Blossom is a unique and offbeat portrait of belonging. The doc by Frigge Fri takes audiences into the lives of three young Danes who proudly own the feeling of being an outsider. The three goths at the film’s core are products of another era, yet they create their own surrogate family by uniting in their styles, ’tudes, and killer looks.
The film follows the trio they tattoo each other, get high and/or drunk, and share sketchy soda pop in pizza joints. Most of the time, however, they’re modelling their latest hairdos and serving anti-establishment realness. Josephine has a wicked wig game and sports different ’dos in nearly every scene. Nightmare (not the name his parents gave him), incorporates his goth aesthetic with his queerness to create androgynously gloomy stylings. His near-comically tall mohawk, however, injects a shock of neon to each ensemble.

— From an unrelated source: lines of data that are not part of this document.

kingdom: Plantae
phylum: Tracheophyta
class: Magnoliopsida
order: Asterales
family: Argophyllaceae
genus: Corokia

Dark Blossom observes how even the most eccentric and seemingly subversive youths have a typical story. These young adults enjoy larks in fields, albeit while poking dead animals and bringing them home to boil, and face the same anxieties about conformity that even the squarest and most straight-laced kids on the block do. In giving the three goths the space to celebrate their individuality, however, Dark Blossom demonstrates the power of being seen. It lets its subject march to the beat of their own drums or, more aptly, stomp on the drums, just because it’s a fun thing to do. Here’s one for the iconoclasts and misfits!
Dark Blossom screened at Hot Docs 2021.